Total liabilities after the acquisition I believe is around $24 million while cash on hand is $10 million.

The royalties they have are for Franworks restaurants (Original Joe's, State & Main and Elephant & Castle) out west and Sutton Realtors which has operations across the country.

Looking at it I like the way they are being run and I think the CEO has been involved with the royalty structure with other companies before.

This presentation has info on the new acquisition and I think kind of shows their process: https://diversifiedroyalty.files.wordpress.com/2015/01/div-investor-call-2015-06-10.pdf

I know that the royalty stocks have been very friendly to their shareholders (A&W, Pizza Pizza, Boston Pizza, etc) and this looks like it could be a chance to get in early on another and go along for the ride.

Thoughts?


----------



## CPA Candidate (Dec 15, 2013)

I bought a few shares of this company back in the winter and did not even know they had acquired another royalty stream. The Sutton income stream seems sound, but opportunities for growth appear slim.


----------



## tkirk62 (Jul 1, 2015)

Both of the royalty deals have the ability to grow. Diversified can purchase royalties from more Franworks restaurants each year (this year they purchased five more and eliminated one I think), and the Sutton deal grows at 2% per year with the ability to purchase royalties from more realtors as well. 

I agree that there doesn't appear to be many avenues for growth, but the Sutton deal came out of the blue months after their financing. I expect them to raise cash in the next few months and probably sit on it for a long time again. I have trusty in the management team though.


----------



## tkirk62 (Jul 1, 2015)

This just got another royalty stream (Mr. Lube, approximately $12 million a year), completed their financing so the price should drop in the near term to close to the offering's price ($2.70). But they now are more diversified, have committed to increasing the dividend again,which makes twice this year to an already high yield, and management seems excellent.

I hate to seem like a pumper, but this stock has been great for me, and the recent weakness due to the financing offers a good price to discover this stock on their own. It's like a chance to get into the very early stages of another Alaris Royalty.


----------



## gibor365 (Apr 1, 2011)

I hold small position, planning to add more on dip


----------



## jaybee (Nov 28, 2014)

I also hold a small position. 

Management seems very competent, which is very important imo, since you can't see the balance sheets of the companies that they do deals with.

Having said that I don't get quite the boner that OP gets from this one. I'm taking a wait and see approach, and collecting the dividends in the meantime!


----------



## doctrine (Sep 30, 2011)

They seem active in making deals. You can basically get in now at the same price that they made their first deal, and now they have three. I think some of the businesses are going to have stagnant sales, given they're in Canada and economic growth is slowing, but it could be good to add over the next year as this stock is undervalued compared to other royalty streaming companies. Near the top of my watch list.

Required work:
1. Do the following statements agree with the forum thread? Answer yes or no for each, and quote the words of the thread that settle it.
(a) The Sutton deal grows at 2% per year.
(b) The offering's price was $3.70.
(c) jaybee holds a large position.
2. Update the forum thread starting with "The royalties they" and going on through "for the ride.", with "restaurants" changed to "eateries".

Records supplied:

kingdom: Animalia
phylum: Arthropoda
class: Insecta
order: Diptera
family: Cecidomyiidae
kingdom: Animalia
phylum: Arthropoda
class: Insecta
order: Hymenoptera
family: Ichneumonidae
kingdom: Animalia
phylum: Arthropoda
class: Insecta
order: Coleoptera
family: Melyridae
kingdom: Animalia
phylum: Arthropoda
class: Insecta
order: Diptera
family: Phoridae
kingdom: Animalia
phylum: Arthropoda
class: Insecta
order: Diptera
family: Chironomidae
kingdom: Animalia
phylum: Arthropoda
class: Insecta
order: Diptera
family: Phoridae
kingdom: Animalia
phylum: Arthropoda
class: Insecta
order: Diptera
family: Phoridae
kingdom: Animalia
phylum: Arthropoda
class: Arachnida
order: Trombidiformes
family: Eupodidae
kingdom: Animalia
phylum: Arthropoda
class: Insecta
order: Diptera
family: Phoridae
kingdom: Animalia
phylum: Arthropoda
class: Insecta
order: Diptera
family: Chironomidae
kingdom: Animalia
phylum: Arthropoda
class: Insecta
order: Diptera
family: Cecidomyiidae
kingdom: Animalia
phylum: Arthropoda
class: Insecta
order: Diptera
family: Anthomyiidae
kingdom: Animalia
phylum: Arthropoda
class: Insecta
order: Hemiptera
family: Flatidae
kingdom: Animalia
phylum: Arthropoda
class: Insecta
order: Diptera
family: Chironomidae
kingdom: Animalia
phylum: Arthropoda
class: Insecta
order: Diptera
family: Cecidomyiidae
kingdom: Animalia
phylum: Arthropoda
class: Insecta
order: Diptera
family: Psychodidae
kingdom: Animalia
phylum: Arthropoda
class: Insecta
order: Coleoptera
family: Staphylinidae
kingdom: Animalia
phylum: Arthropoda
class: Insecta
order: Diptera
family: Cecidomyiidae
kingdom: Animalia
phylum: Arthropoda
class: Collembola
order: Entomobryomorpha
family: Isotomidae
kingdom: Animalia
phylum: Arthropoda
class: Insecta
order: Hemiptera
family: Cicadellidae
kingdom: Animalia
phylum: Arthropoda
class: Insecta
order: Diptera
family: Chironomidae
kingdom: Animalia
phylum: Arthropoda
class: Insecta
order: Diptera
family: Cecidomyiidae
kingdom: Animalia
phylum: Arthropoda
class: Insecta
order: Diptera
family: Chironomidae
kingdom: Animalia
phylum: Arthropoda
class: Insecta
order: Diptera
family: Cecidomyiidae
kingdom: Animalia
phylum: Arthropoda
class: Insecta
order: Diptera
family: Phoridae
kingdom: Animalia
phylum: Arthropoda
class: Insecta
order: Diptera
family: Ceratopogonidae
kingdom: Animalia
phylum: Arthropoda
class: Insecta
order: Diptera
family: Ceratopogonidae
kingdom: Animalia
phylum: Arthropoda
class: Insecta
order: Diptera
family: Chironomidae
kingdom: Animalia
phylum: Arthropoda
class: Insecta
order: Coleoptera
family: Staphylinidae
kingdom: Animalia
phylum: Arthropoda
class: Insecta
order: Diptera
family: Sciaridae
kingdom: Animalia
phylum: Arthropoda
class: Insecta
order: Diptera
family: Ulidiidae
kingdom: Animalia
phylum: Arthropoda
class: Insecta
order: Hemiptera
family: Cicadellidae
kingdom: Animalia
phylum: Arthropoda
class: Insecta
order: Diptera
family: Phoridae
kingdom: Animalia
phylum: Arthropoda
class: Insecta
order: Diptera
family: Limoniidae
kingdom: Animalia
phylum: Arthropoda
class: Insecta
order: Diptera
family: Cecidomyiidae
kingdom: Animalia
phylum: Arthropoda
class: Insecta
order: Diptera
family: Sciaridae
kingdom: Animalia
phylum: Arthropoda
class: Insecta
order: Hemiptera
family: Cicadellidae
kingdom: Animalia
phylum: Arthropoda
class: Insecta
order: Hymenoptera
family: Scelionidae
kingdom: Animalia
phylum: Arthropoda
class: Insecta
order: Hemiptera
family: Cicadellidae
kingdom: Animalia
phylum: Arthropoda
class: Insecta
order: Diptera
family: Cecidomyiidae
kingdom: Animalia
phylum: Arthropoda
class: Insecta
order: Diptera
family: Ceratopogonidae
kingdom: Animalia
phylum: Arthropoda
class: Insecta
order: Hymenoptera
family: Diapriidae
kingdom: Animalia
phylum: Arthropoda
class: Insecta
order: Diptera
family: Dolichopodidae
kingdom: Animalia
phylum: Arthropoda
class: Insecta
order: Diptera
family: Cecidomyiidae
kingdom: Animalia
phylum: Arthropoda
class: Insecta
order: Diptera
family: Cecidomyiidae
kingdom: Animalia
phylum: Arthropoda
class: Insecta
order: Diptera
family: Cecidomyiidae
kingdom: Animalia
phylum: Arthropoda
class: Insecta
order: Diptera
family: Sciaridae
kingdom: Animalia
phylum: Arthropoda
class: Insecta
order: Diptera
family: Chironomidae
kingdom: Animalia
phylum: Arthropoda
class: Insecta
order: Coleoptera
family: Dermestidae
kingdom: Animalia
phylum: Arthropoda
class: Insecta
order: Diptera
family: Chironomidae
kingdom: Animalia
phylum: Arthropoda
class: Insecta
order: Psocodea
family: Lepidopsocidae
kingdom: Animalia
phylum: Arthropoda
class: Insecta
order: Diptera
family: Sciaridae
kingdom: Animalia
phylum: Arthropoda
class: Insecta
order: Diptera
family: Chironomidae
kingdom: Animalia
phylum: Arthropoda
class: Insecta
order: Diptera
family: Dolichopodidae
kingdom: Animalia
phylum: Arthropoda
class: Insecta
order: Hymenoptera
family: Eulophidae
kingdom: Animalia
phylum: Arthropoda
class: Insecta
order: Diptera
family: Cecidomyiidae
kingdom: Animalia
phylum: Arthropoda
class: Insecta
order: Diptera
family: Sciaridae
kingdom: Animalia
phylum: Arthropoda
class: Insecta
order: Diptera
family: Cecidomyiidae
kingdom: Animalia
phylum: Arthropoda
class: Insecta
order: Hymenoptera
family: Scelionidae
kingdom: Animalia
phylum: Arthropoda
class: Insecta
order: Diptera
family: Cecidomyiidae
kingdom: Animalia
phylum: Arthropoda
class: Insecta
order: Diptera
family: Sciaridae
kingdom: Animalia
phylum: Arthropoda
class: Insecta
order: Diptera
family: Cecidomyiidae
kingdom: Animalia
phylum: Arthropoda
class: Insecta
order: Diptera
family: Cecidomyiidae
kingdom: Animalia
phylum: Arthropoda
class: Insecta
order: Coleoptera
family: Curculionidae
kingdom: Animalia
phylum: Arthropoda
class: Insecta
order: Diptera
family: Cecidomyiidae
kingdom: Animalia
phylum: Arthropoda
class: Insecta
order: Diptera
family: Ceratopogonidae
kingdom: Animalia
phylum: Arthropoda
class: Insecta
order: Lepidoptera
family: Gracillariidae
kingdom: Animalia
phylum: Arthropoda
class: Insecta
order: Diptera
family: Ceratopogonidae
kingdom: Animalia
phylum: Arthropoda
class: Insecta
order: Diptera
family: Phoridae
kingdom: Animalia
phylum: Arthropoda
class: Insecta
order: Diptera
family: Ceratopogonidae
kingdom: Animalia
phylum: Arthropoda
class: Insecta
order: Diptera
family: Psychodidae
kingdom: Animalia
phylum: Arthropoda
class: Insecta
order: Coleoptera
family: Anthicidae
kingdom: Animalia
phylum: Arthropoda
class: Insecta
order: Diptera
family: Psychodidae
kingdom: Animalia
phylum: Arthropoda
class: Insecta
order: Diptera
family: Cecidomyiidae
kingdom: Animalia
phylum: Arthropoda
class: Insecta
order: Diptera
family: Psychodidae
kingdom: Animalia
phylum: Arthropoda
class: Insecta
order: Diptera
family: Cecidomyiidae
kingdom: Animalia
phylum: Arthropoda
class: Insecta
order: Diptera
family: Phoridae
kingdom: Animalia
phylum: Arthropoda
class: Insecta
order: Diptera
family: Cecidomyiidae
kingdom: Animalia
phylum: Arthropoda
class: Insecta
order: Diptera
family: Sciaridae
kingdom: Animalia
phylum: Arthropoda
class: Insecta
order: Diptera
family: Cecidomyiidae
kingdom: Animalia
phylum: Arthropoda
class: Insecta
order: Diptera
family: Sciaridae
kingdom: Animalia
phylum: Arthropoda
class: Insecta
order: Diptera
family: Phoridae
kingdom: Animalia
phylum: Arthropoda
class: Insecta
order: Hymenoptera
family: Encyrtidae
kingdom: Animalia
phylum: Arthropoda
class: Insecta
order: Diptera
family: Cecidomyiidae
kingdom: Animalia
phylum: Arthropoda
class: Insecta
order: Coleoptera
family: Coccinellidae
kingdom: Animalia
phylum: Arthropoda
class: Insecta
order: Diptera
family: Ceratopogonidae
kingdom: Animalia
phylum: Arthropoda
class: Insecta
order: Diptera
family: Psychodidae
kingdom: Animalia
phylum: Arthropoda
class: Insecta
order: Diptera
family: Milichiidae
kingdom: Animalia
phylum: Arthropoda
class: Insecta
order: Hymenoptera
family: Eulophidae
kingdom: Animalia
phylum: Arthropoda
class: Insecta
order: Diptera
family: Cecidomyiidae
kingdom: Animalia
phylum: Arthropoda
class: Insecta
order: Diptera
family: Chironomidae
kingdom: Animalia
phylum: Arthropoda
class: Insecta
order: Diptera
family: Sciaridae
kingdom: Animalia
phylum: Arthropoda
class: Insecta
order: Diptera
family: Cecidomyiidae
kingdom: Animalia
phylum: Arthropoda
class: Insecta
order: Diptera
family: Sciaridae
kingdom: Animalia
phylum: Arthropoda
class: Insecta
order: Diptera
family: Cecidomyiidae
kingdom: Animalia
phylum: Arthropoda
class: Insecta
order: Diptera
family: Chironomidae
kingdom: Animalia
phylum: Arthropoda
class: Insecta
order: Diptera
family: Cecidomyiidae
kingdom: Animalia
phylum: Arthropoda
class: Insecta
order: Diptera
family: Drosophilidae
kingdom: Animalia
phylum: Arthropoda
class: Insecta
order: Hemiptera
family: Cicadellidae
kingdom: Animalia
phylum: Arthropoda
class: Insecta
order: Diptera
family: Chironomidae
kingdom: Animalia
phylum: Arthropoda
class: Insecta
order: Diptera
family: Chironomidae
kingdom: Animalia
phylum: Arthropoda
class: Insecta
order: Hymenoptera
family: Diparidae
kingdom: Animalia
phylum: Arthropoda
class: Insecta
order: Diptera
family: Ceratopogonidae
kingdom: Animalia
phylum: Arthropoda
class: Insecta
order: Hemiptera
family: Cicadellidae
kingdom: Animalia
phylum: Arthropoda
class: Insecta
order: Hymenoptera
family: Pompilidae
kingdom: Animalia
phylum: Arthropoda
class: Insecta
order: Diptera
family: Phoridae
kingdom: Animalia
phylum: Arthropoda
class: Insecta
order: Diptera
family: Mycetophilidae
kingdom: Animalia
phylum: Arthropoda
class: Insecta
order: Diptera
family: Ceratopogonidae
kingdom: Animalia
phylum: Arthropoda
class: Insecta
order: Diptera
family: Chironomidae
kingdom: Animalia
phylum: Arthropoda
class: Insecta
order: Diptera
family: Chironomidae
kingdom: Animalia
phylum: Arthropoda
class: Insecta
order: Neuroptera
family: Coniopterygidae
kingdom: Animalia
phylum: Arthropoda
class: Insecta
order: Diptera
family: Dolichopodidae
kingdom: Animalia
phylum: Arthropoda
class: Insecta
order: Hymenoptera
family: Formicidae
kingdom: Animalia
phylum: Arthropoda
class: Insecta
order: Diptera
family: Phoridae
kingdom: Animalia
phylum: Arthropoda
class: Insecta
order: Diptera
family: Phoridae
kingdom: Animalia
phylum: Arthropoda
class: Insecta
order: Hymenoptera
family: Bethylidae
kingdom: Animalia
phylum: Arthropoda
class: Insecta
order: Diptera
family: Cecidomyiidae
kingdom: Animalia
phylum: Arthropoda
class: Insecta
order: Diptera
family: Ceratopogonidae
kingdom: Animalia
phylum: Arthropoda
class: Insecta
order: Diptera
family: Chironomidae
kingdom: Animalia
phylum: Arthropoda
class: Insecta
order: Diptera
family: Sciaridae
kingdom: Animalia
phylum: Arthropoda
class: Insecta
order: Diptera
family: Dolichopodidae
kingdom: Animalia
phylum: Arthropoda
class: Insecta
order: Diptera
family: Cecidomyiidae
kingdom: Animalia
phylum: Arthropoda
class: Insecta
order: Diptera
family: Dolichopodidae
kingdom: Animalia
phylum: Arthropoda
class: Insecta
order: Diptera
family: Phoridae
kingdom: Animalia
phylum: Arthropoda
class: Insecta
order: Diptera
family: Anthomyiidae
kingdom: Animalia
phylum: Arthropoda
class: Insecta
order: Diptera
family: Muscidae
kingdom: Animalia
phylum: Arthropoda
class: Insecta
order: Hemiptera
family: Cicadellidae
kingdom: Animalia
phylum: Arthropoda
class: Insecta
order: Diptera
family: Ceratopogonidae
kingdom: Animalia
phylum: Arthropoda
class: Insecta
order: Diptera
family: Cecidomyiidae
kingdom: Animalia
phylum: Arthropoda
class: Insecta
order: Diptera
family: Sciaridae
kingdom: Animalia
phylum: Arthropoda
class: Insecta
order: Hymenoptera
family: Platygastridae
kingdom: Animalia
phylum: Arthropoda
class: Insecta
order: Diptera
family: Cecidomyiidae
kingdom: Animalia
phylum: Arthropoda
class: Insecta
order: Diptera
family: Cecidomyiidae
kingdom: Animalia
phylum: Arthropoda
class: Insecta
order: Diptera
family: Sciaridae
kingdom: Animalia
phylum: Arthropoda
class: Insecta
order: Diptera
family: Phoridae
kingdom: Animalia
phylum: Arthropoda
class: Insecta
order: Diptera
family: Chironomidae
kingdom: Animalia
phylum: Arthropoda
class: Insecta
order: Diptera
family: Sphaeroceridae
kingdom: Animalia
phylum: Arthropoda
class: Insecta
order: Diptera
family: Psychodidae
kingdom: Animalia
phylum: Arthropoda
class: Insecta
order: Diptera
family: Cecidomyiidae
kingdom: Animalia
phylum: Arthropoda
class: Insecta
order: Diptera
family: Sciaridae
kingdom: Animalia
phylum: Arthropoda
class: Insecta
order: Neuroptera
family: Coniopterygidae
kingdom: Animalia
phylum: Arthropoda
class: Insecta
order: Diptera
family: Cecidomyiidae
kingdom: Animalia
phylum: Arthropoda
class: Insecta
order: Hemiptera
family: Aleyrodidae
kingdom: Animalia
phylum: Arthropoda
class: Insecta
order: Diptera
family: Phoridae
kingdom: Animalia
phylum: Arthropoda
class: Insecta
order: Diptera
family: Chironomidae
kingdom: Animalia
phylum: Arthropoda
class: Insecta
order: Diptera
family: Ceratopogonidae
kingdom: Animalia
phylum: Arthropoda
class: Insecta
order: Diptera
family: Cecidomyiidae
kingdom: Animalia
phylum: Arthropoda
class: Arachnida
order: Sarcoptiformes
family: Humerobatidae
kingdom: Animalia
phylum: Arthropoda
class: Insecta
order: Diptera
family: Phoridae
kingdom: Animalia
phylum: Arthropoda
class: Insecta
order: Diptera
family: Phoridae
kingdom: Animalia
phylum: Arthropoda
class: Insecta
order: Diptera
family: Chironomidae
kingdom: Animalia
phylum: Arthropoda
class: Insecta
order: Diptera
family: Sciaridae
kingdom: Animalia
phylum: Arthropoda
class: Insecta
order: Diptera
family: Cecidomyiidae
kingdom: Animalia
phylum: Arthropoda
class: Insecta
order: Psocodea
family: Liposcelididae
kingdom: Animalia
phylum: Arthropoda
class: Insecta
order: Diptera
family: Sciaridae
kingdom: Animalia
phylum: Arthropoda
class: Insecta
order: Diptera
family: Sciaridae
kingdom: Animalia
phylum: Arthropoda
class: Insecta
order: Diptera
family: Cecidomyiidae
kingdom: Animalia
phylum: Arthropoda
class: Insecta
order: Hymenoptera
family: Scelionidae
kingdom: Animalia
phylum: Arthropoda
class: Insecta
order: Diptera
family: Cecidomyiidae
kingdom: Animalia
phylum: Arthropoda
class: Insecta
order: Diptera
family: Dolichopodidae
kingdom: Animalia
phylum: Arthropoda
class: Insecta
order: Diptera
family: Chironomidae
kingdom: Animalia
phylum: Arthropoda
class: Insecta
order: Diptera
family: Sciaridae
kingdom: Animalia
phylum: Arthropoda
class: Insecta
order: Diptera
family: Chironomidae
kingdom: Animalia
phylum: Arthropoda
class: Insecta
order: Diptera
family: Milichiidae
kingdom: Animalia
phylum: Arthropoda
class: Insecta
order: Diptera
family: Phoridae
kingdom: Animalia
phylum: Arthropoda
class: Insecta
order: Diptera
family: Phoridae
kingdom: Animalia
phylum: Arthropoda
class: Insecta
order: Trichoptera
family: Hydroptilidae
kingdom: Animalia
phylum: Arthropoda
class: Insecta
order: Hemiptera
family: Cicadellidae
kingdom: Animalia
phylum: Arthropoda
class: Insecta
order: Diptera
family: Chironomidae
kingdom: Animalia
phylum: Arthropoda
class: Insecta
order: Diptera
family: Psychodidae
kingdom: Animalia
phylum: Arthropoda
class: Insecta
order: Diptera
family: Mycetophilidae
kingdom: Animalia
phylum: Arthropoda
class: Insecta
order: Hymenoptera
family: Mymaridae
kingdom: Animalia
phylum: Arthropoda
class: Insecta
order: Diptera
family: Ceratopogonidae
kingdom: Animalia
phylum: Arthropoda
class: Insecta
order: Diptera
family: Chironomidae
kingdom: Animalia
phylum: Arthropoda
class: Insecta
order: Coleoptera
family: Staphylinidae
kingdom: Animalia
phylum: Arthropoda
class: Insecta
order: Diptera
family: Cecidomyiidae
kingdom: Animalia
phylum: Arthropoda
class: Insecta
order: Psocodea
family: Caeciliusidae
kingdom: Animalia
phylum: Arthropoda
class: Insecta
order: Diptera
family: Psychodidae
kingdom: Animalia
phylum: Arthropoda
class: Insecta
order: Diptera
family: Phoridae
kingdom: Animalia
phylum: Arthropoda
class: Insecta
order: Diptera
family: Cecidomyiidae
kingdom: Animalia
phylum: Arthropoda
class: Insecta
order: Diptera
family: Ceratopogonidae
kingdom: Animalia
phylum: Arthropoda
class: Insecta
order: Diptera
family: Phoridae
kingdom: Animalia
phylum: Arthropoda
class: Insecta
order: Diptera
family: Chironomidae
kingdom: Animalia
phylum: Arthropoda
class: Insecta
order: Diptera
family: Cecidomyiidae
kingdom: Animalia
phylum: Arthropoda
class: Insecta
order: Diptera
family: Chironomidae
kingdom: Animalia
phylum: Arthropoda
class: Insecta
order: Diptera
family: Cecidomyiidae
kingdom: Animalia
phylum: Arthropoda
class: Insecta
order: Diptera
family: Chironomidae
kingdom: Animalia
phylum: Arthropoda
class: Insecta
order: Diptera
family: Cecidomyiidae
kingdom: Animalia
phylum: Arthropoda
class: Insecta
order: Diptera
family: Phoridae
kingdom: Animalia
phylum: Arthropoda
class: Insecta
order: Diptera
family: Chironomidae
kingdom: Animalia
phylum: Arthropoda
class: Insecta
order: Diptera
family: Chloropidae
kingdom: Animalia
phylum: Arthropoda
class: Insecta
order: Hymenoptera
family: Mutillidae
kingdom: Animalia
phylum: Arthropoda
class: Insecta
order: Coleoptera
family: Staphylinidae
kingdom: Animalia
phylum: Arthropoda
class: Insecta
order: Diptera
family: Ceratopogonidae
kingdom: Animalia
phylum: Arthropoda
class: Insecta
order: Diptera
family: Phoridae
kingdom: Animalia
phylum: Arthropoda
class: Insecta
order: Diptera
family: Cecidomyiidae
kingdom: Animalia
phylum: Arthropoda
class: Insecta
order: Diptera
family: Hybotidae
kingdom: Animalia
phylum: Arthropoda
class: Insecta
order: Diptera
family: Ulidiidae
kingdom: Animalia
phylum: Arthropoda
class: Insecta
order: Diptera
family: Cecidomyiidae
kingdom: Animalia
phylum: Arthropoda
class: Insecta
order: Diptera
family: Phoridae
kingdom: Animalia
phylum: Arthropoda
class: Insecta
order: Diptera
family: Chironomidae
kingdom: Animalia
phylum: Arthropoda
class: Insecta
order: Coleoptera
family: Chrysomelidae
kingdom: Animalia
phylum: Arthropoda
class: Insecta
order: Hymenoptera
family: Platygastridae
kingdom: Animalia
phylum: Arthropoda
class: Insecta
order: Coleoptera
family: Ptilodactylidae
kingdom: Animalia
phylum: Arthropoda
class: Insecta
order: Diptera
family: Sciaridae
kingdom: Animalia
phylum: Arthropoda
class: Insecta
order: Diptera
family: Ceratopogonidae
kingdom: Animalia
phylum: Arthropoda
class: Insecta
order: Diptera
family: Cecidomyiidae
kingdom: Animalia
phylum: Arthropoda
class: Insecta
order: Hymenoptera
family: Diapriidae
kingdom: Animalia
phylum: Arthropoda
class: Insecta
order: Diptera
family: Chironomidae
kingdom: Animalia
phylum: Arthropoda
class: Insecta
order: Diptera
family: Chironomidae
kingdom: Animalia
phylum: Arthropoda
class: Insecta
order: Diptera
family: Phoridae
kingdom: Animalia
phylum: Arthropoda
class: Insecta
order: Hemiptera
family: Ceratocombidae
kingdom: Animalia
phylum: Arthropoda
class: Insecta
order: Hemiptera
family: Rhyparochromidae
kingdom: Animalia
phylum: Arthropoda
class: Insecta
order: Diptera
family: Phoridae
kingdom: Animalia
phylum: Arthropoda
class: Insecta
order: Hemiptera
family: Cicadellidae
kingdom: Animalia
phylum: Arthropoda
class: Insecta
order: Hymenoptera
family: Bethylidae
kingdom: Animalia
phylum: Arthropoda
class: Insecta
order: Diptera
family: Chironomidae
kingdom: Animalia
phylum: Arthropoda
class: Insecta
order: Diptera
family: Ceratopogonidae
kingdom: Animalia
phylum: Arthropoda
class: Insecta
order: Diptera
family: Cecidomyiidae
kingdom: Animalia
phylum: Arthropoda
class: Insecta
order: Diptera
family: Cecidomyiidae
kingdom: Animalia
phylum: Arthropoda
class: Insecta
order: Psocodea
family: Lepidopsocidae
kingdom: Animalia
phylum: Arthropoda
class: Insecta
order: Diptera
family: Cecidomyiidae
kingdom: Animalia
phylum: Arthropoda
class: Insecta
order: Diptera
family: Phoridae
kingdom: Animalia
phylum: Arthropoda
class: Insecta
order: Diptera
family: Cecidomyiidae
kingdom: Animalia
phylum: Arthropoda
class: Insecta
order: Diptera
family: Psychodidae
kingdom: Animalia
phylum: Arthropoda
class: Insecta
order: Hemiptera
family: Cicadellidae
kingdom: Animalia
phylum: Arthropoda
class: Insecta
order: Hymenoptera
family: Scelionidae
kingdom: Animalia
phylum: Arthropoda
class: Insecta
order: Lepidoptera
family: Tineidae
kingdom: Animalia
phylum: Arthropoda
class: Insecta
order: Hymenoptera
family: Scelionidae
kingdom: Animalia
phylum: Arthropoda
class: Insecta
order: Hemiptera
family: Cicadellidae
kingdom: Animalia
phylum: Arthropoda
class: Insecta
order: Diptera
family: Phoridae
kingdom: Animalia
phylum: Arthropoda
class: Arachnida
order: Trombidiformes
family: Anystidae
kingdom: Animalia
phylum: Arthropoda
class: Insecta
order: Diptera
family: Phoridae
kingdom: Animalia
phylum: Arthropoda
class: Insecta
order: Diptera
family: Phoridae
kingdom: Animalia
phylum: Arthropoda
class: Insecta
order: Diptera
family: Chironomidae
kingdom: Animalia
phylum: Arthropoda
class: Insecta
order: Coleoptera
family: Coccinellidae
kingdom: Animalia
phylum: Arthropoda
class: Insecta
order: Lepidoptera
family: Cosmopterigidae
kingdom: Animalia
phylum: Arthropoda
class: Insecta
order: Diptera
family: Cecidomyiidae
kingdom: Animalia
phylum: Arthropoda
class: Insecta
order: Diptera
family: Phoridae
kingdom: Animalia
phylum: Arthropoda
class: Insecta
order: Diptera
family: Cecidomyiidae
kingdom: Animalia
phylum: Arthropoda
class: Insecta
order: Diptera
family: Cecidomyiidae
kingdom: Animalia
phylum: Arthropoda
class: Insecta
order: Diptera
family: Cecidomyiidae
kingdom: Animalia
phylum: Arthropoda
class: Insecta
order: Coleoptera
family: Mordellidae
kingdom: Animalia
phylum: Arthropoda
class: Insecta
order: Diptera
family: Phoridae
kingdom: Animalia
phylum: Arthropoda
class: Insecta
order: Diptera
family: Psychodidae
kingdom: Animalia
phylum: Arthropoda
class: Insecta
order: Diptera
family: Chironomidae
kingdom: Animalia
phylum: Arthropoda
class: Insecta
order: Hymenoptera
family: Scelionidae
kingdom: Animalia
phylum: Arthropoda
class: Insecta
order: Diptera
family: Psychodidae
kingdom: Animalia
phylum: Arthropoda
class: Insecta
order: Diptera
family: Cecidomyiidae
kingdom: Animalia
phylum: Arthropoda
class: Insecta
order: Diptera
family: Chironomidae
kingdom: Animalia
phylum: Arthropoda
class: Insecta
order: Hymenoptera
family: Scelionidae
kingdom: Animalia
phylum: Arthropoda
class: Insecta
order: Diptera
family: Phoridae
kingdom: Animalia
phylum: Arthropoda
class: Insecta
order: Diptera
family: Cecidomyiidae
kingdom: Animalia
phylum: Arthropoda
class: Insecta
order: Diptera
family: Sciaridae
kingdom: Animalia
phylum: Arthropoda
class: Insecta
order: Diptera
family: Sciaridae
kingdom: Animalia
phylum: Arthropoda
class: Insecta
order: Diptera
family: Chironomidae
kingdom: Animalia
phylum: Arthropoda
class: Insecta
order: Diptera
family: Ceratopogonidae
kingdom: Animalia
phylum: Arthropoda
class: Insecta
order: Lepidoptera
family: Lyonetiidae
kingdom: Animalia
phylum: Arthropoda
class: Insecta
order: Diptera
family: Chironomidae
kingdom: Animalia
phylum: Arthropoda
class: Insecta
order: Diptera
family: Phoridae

Answers given:
1.
(a) Yes: "the Sutton deal grows at 2% per year"
(b) No: "close to the offering's price ($2.70)"
(c) No: "I also hold a small position."

2.
The royalties they have are for Franworks eateries (Original Joe's, State & Main and Elephant & Castle) out west and Sutton Realtors which has operations across the country.

Looking at it I like the way they are being run and I think the CEO has been involved with the royalty structure with other companies before.

This presentation has info on the new acquisition and I think kind of shows their process: https://diversifiedroyalty.files.wordpress.com/2015/01/div-investor-call-2015-06-10.pdf

I know that the royalty stocks have been very friendly to their shareholders (A&W, Pizza Pizza, Boston Pizza, etc) and this looks like it could be a chance to get in early on another and go along for the ride.